◆ The exercise
The data must be returned in full and exactly as given.

=== Extracted information ===

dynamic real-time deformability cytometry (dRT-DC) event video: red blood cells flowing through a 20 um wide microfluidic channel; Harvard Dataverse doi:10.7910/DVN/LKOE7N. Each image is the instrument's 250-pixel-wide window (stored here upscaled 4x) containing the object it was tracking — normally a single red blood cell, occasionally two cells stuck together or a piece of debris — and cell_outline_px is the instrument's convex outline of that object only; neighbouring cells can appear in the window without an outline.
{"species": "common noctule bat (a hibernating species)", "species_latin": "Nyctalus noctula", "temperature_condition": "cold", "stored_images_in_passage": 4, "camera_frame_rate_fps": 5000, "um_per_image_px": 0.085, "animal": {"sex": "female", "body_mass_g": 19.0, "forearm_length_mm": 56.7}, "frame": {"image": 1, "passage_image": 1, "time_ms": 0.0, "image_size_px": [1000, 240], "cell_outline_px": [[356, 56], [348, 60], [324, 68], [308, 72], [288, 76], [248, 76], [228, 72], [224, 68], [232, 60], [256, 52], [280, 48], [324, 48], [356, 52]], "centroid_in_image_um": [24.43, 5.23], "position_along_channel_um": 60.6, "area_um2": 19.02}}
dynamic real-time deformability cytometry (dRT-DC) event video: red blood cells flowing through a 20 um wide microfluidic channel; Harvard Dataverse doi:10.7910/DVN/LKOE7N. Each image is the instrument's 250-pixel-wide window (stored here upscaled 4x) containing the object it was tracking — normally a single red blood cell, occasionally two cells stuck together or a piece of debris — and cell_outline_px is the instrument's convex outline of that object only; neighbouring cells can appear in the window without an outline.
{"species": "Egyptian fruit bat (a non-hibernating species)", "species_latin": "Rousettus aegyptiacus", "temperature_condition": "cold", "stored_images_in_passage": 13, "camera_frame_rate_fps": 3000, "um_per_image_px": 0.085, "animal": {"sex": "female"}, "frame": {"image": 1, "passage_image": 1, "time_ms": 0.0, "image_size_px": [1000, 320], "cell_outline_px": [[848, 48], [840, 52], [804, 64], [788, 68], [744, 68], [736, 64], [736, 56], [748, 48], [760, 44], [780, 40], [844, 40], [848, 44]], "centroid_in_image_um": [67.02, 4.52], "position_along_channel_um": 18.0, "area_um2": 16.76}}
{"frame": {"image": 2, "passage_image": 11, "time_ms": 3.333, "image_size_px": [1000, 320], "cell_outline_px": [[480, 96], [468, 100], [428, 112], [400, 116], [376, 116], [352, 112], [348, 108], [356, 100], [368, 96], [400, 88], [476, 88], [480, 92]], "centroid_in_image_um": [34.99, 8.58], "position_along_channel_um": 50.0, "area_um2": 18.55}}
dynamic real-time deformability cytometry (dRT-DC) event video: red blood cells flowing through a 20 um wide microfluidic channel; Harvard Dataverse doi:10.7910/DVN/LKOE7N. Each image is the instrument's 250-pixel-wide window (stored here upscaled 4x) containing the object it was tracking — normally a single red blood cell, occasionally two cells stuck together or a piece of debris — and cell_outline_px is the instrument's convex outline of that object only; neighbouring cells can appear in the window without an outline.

===

◆ Completed exercise
dynamic real-time deformability cytometry (dRT-DC) event video: red blood cells flowing through a 20 um wide microfluidic channel; Harvard Dataverse doi:10.7910/DVN/LKOE7N. Each image is the instrument's 250-pixel-wide window (stored here upscaled 4x) containing the object it was tracking — normally a single red blood cell, occasionally two cells stuck together or a piece of debris — and cell_outline_px is the instrument's convex outline of that object only; neighbouring cells can appear in the window without an outline.
{"species": "common noctule bat (a hibernating species)", "species_latin": "Nyctalus noctula", "temperature_condition": "cold", "stored_images_in_passage": 4, "camera_frame_rate_fps": 5000, "um_per_image_px": 0.085, "animal": {"sex": "female", "body_mass_g": 19.0, "forearm_length_mm": 56.7}, "frame": {"image": 1, "passage_image": 1, "time_ms": 0.0, "image_size_px": [1000, 240], "cell_outline_px": [[356, 56], [348, 60], [324, 68], [308, 72], [288, 76], [248, 76], [228, 72], [224, 68], [232, 60], [256, 52], [280, 48], [324, 48], [356, 52]], "centroid_in_image_um": [24.43, 5.23], "position_along_channel_um": 60.6, "area_um2": 19.02}}
dynamic real-time deformability cytometry (dRT-DC) event video: red blood cells flowing through a 20 um wide microfluidic channel; Harvard Dataverse doi:10.7910/DVN/LKOE7N. Each image is the instrument's 250-pixel-wide window (stored here upscaled 4x) containing the object it was tracking — normally a single red blood cell, occasionally two cells stuck together or a piece of debris — and cell_outline_px is the instrument's convex outline of that object only; neighbouring cells can appear in the window without an outline.
{"species": "Egyptian fruit bat (a non-hibernating species)", "species_latin": "Rousettus aegyptiacus", "temperature_condition": "cold", "stored_images_in_passage": 13, "camera_frame_rate_fps": 3000, "um_per_image_px": 0.085, "animal": {"sex": "female"}, "frame": {"image": 1, "passage_image": 1, "time_ms": 0.0, "image_size_px": [1000, 320], "cell_outline_px": [[848, 48], [840, 52], [804, 64], [788, 68], [744, 68], [736, 64], [736, 56], [748, 48], [760, 44], [780, 40], [844, 40], [848, 44]], "centroid_in_image_um": [67.02, 4.52], "position_along_channel_um": 18.0, "area_um2": 16.76}}
{"frame": {"image": 2, "passage_image": 11, "time_ms": 3.333, "image_size_px": [1000, 320], "cell_outline_px": [[480, 96], [468, 100], [428, 112], [400, 116], [376, 116], [352, 112], [348, 108], [356, 100], [368, 96], [400, 88], [476, 88], [480, 92]], "centroid_in_image_um": [34.99, 8.58], "position_along_channel_um": 50.0, "area_um2": 18.55}}
dynamic real-time deformability cytometry (dRT-DC) event video: red blood cells flowing through a 20 um wide microfluidic channel; Harvard Dataverse doi:10.7910/DVN/LKOE7N. Each image is the instrument's 250-pixel-wide window (stored here upscaled 4x) containing the object it was tracking — normally a single red blood cell, occasionally two cells stuck together or a piece of debris — and cell_outline_px is the instrument's convex outline of that object only; neighbouring cells can appear in the window without an outline.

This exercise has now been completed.